Second, I talked about Stockholm syndrome (where captives identify with those who are holding them captive). This has frequently turned schools into communities. The Rabbi took my point, saw me with a new congregational informal family program and raised me with a new youth director.

The basic truths here are the lesson. (1) Reducing number of Hebrew sessions per-week increases significantly Hebrew failure (because of the needs of long term memory needs). (2) Jewish futures are built out of the communal bonds built outside of the school experience. If you are going to reduce the shared hours, you have to build up the other communal contact points including youth group, summer camp, and Israel experiences. Reduce the class hours and you have to up group participation in community building experiences.

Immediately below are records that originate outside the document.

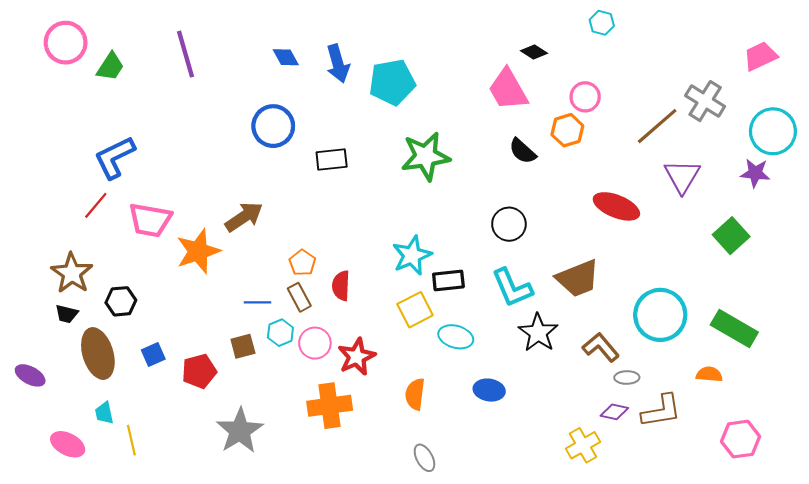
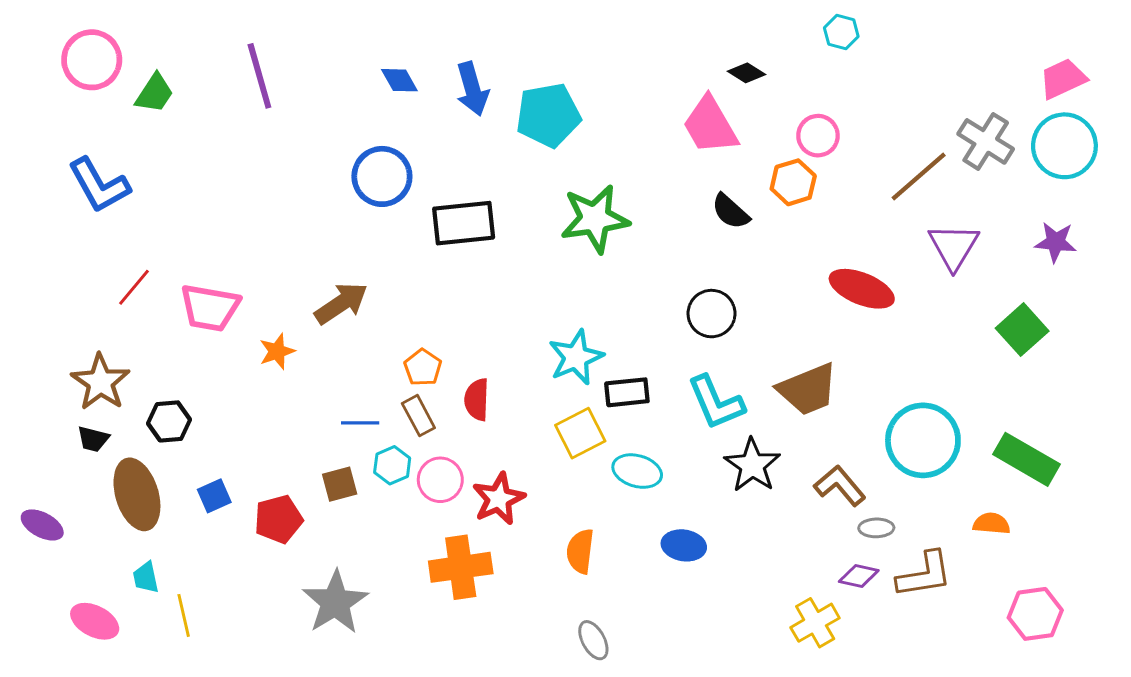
cyan circle: (773, 131) -> (1064, 146), moved
blue L-shape: (115, 157) -> (99, 185), moved, turned -93
black rectangle: (332, 159) -> (464, 223), size x1.4
orange star: (198, 251) -> (277, 351), size x0.6

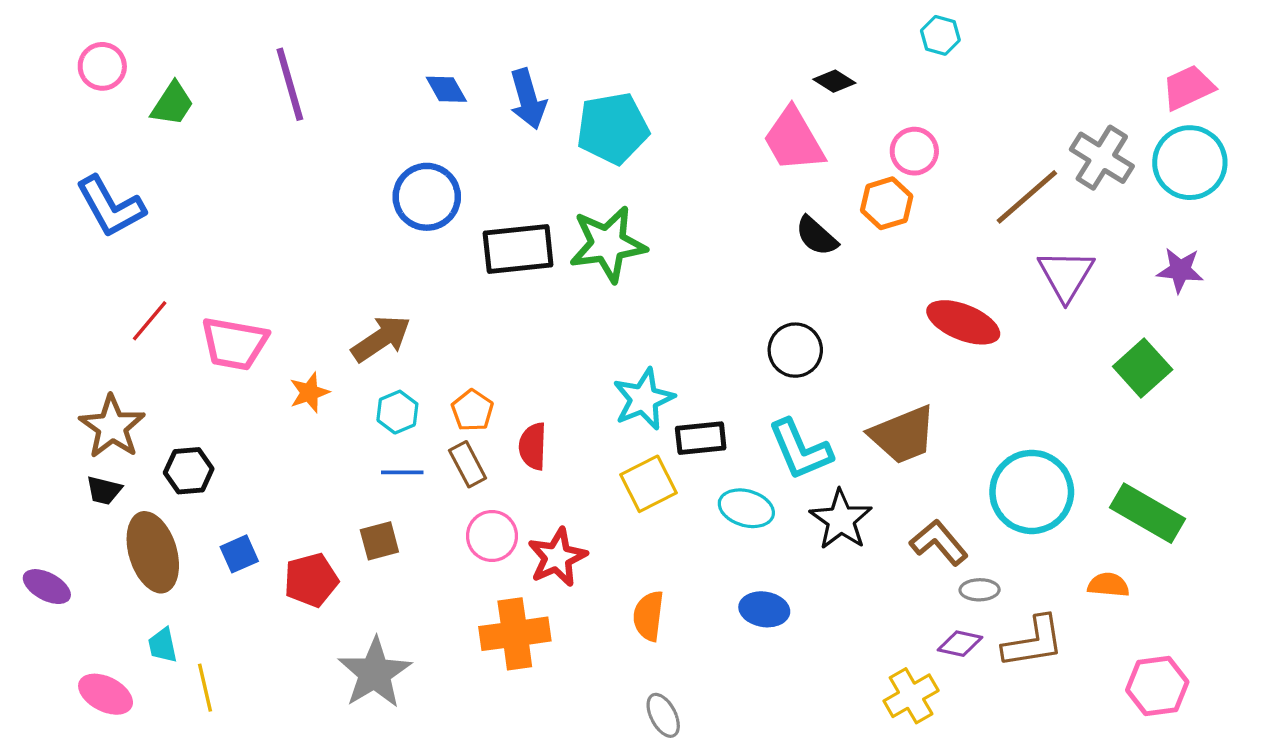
pink circle: (92, 60) -> (102, 66), size x0.7
green star: (595, 219) -> (608, 244), moved
cyan hexagon: (392, 465) -> (397, 412), moved
cyan ellipse: (637, 471) -> (746, 508), moved

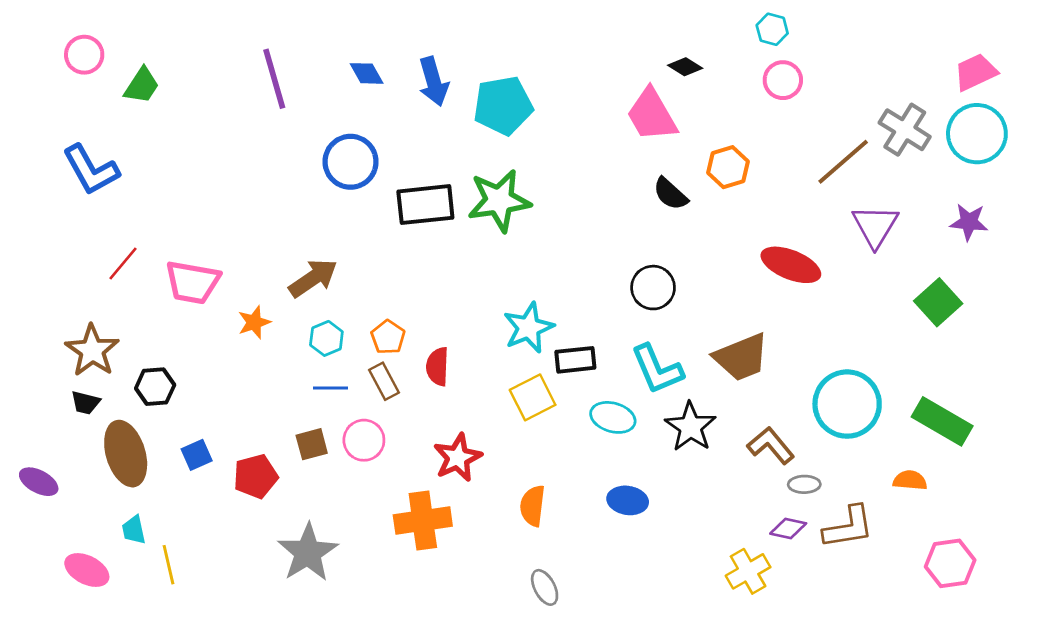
purple line: (290, 84) -> (274, 79), moved
pink circle: (914, 151) -> (783, 80), moved
pink circle: (492, 536) -> (364, 440), moved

The Leaning Tower of Pizza

I learned in a high school science class that the Tower in Pisa will never fall as long as the balance point of the tower remains within its based. It is a precise measurement. I studied a lot of science and I used to be sure about a whole number of things. Now I learn Torah and am sure of very little. I no longer know the shape of things to come. Like most old men, I can tell you better what is gone than I can tell you what next will be. I am not saying that “I know nothing,” but I am now rather very much on the curve. I have read Relational Judaism . I have watched all of Metropolis several times, but all the dates that I have known for the coming of the messiah have passed. I don’t know why the leaning tower is still standing—must have been some intervention. I guess I am now more into dreams than visions.